Marlo Eggplant – Crisis as Opportunity (2012)

The continent-hopping Marlo Eggplant is a name that’s unfamiliar to many, but extremely familiar to few. She’s established herself as a leading figure in the international scene, always reinventing her processes and performances to keep things interesting over the years. Crisis as Opportunity is a release that simultaneously feels primitive and complex; much of its duration is filled with brutish lo-fi noise and other, more musical bits and bobs, but—unsurprisingly—still present is Eggplant’s deceptive complexity, lurking at the edges of a structural sound collage as piecemeal and purposeful as the cover art.

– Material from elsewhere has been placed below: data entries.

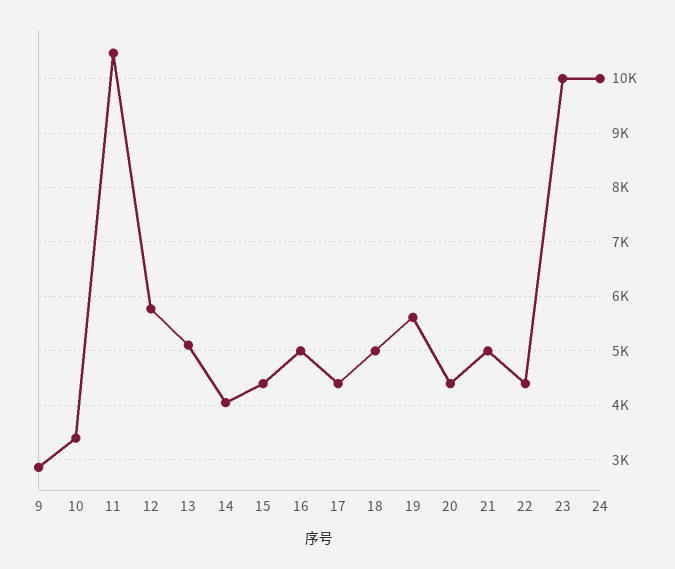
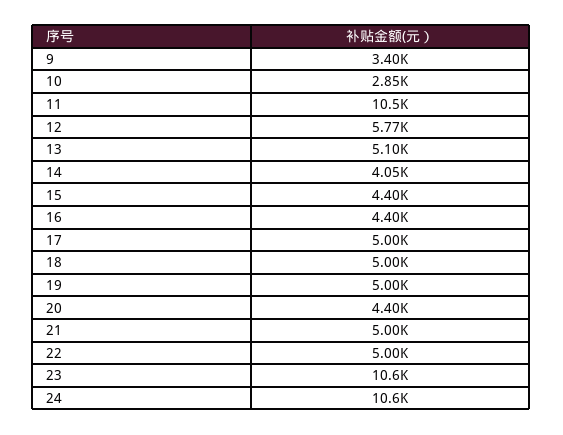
9: 2800 -> 3400
10: 3400 -> 2850
16: 5000 -> 4400
17: 4400 -> 5000
19: 5600 -> 5000
22: 4400 -> 5000
23: 10000 -> 10600
24: 10000 -> 10600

Slime Street – Bloody Haze (2013)

Finding much information at all about Slime Street is next to impossible, but this forgotten outsider noise masterpiece speaks for itself. Haphazardly sculpted from screaming circuit bends, innocuous field recordings, humming faulty connections, and more scraps of sonic junk, the four pieces that comprise Bloody Haze are rough-edged and raucous, and even strangely rapturous in their unhinged abrasion. The brutal “Stalking Scum” is like a gruesome defilement of a pristine pile of recently discarded home appliance innards, mercilessly pushing the boundaries of tolerability—just how I like it.